**The data:**
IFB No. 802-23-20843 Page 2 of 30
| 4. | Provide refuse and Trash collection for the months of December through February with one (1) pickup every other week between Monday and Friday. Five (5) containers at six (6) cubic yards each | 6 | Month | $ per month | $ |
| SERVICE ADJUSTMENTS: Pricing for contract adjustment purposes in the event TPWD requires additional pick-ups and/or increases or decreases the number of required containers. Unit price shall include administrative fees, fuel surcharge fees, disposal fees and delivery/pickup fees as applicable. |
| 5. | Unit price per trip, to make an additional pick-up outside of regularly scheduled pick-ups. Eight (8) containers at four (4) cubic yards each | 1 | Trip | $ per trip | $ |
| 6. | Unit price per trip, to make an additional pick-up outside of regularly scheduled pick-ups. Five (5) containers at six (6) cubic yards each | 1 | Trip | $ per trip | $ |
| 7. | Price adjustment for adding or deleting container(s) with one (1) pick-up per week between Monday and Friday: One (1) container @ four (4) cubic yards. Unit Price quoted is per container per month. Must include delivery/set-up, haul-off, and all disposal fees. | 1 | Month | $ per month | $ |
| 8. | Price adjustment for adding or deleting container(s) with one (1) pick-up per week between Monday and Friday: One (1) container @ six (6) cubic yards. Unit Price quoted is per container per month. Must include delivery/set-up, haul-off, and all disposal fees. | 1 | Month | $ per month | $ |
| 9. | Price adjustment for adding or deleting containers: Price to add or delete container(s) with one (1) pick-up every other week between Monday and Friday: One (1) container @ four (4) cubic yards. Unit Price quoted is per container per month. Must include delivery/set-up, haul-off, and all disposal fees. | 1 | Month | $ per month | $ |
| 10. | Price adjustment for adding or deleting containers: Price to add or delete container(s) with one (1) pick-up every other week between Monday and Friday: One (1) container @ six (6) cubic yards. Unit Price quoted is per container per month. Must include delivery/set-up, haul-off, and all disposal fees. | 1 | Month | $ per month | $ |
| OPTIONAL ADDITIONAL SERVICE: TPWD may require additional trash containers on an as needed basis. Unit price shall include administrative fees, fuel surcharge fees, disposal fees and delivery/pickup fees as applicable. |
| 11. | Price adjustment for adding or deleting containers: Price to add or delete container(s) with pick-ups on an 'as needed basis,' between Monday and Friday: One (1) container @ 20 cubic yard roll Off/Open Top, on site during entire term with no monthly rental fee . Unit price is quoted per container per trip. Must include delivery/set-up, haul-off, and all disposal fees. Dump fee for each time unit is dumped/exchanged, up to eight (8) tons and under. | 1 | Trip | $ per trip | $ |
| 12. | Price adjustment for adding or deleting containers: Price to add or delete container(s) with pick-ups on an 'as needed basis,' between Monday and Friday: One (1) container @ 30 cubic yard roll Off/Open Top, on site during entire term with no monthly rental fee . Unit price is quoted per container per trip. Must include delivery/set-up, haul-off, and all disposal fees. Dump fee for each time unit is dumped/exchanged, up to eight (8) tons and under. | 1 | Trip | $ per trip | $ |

--

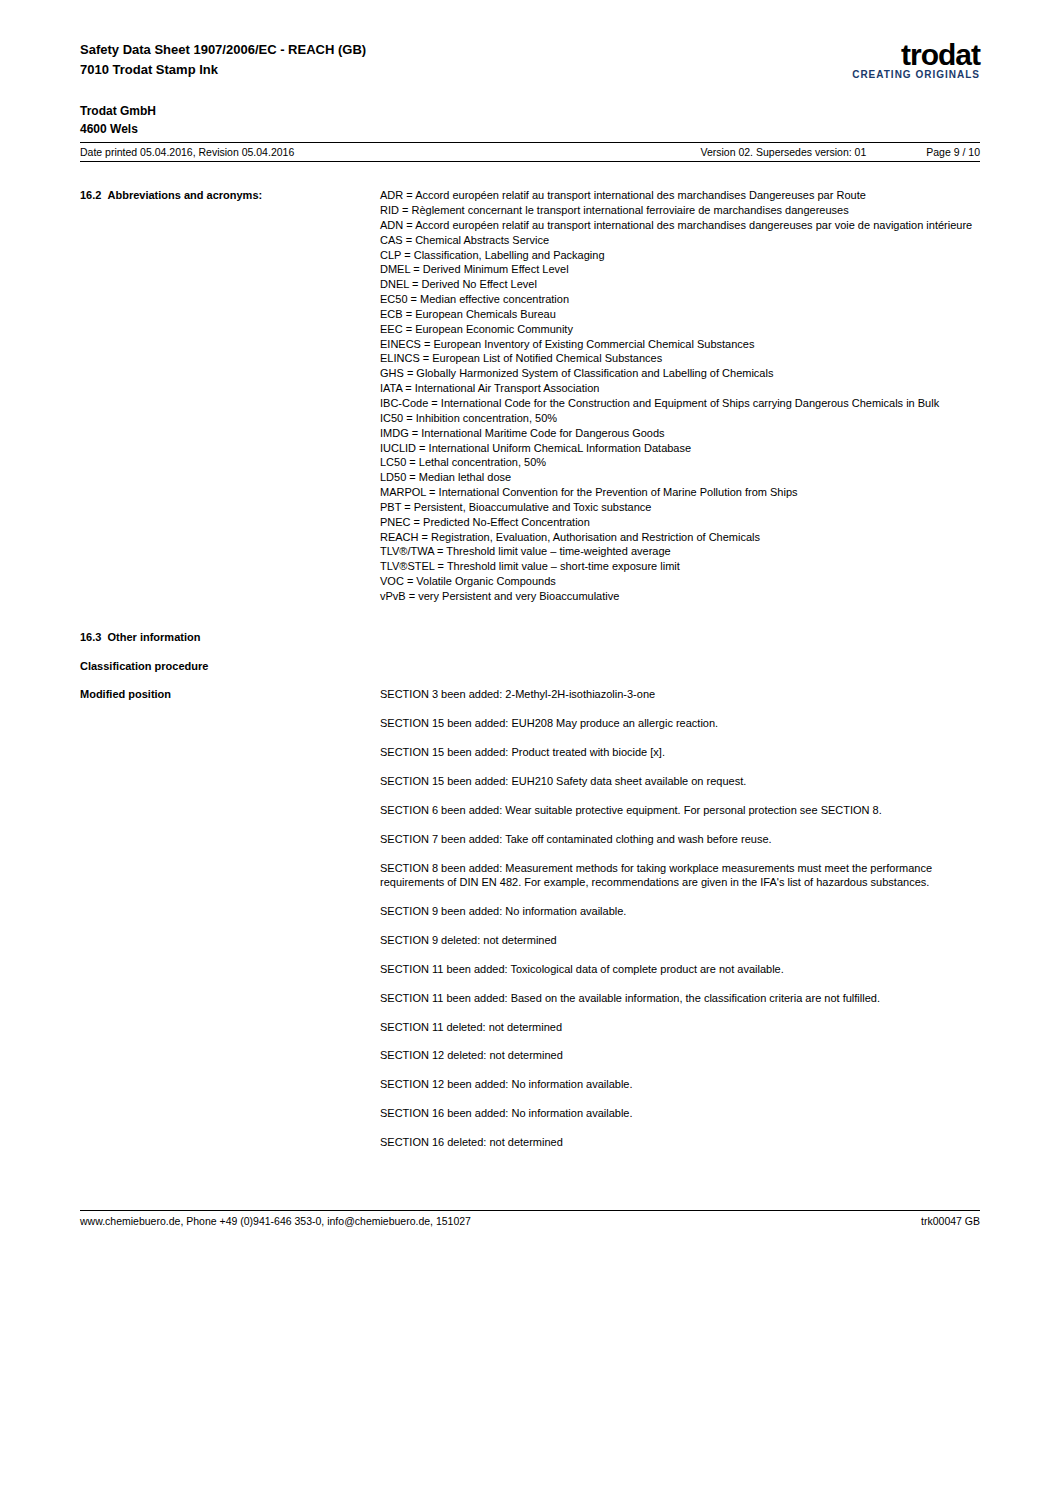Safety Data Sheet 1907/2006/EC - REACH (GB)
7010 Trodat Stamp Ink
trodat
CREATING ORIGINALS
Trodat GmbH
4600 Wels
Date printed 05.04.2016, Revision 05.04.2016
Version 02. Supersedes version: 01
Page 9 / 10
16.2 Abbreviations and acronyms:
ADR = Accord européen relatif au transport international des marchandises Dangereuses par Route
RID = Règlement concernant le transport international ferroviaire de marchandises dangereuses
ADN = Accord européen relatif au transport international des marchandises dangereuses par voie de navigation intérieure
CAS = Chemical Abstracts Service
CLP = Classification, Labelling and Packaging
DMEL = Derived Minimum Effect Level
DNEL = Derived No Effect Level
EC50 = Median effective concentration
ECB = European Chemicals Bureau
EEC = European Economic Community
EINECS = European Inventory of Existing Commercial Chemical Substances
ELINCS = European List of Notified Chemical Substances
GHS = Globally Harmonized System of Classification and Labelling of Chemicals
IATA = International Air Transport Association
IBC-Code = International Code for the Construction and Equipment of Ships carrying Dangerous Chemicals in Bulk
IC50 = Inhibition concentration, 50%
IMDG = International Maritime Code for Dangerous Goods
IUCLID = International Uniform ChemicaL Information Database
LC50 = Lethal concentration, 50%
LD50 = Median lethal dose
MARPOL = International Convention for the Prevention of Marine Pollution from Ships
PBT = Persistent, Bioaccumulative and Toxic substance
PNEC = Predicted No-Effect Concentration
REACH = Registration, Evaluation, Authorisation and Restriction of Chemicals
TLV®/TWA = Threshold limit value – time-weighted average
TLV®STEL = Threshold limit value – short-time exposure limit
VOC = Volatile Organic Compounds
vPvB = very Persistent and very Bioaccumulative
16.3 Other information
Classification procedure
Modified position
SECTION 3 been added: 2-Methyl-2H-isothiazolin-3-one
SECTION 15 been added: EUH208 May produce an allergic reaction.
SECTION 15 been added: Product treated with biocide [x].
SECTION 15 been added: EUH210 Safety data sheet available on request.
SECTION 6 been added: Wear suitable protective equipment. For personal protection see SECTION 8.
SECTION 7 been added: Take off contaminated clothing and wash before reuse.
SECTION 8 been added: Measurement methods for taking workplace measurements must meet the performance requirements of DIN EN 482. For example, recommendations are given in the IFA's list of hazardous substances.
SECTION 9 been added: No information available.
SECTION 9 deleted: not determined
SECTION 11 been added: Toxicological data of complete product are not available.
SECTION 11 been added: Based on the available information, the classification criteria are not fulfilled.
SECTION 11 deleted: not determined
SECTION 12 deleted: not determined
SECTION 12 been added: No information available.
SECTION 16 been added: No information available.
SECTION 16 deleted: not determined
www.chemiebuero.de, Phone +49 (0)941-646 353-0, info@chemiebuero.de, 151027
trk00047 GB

* * *

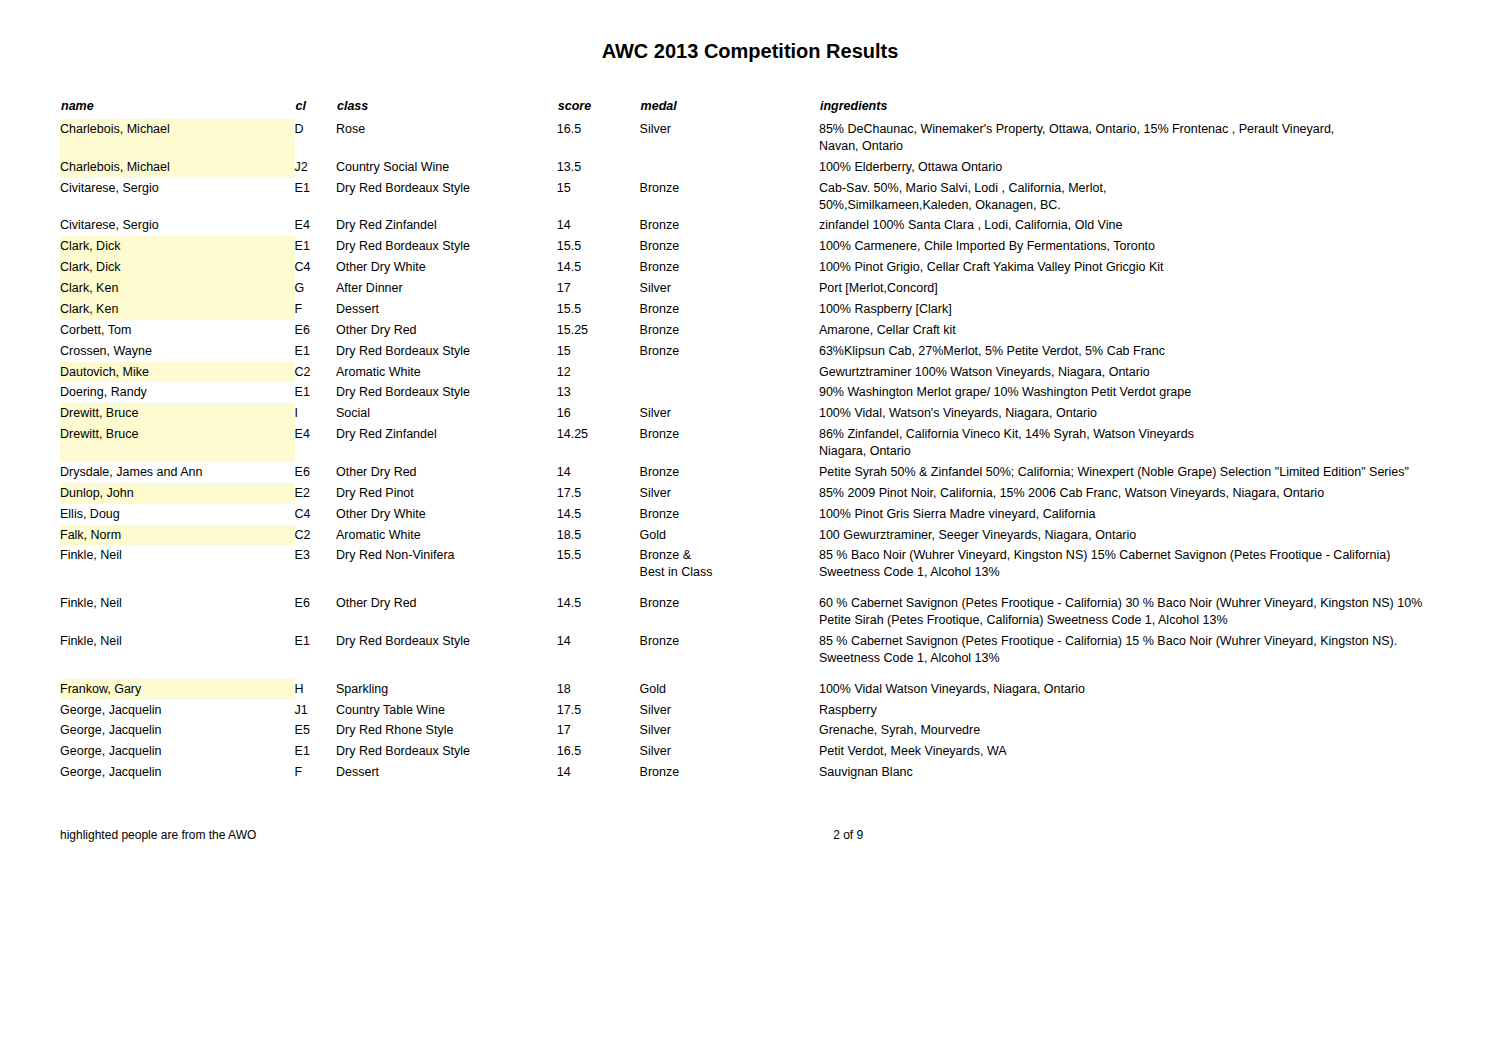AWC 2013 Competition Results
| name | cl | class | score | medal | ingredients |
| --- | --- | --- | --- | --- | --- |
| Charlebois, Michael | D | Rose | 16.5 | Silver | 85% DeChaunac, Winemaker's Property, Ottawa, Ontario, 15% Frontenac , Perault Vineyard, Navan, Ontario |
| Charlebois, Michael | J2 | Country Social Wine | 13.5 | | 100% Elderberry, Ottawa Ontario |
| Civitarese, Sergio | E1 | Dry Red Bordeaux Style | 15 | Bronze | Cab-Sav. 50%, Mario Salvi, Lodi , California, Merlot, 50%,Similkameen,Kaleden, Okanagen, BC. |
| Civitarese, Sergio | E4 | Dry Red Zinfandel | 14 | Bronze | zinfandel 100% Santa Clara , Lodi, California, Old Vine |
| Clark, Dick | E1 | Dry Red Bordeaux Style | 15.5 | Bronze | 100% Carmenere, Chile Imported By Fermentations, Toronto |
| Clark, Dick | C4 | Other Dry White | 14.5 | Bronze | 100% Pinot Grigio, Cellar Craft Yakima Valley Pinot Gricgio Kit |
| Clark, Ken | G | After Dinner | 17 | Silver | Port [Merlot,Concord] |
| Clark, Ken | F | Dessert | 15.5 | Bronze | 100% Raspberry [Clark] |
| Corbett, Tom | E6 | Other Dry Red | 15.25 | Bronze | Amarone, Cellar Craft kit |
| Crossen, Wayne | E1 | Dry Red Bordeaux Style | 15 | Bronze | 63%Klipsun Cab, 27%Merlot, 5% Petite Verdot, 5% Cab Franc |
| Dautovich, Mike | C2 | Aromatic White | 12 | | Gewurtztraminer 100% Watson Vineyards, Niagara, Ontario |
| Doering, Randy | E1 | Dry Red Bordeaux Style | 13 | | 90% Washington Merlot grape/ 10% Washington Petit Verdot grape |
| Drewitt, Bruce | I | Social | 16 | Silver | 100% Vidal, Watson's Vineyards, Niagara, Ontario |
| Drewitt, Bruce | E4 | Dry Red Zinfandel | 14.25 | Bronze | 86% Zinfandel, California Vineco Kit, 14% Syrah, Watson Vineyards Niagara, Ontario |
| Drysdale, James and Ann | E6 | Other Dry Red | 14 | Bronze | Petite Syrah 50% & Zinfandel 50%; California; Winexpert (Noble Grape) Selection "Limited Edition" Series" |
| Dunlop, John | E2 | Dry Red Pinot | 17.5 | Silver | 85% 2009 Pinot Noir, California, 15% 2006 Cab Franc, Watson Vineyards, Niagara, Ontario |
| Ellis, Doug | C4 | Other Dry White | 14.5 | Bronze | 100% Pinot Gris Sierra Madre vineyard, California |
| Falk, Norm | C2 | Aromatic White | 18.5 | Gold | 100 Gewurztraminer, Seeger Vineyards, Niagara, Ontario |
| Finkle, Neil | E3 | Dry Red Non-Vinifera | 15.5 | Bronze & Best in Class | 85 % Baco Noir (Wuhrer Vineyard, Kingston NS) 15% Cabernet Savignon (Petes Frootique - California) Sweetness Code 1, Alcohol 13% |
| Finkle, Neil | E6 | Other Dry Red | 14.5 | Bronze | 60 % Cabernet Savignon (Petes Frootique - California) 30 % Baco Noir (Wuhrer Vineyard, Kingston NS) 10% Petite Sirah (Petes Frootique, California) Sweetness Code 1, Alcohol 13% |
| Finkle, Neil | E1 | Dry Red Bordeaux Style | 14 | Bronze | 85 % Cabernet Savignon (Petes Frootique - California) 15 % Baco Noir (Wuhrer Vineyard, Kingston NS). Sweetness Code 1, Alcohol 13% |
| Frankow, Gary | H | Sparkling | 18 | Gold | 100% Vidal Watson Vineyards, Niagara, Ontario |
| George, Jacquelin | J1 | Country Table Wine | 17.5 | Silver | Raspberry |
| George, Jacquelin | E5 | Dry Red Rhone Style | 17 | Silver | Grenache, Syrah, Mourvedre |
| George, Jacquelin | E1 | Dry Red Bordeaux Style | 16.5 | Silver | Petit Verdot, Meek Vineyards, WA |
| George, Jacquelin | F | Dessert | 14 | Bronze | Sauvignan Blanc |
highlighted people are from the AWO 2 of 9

**Task instructions:**
Only the lines containing "Ottawa" are needed; pull them out of the listing.

**Finished task:**
| Charlebois, Michael | D | Rose | 16.5 | Silver | 85% DeChaunac, Winemaker's Property, Ottawa, Ontario, 15% Frontenac , Perault Vineyard, Navan, Ontario |
| Charlebois, Michael | J2 | Country Social Wine | 13.5 | | 100% Elderberry, Ottawa Ontario |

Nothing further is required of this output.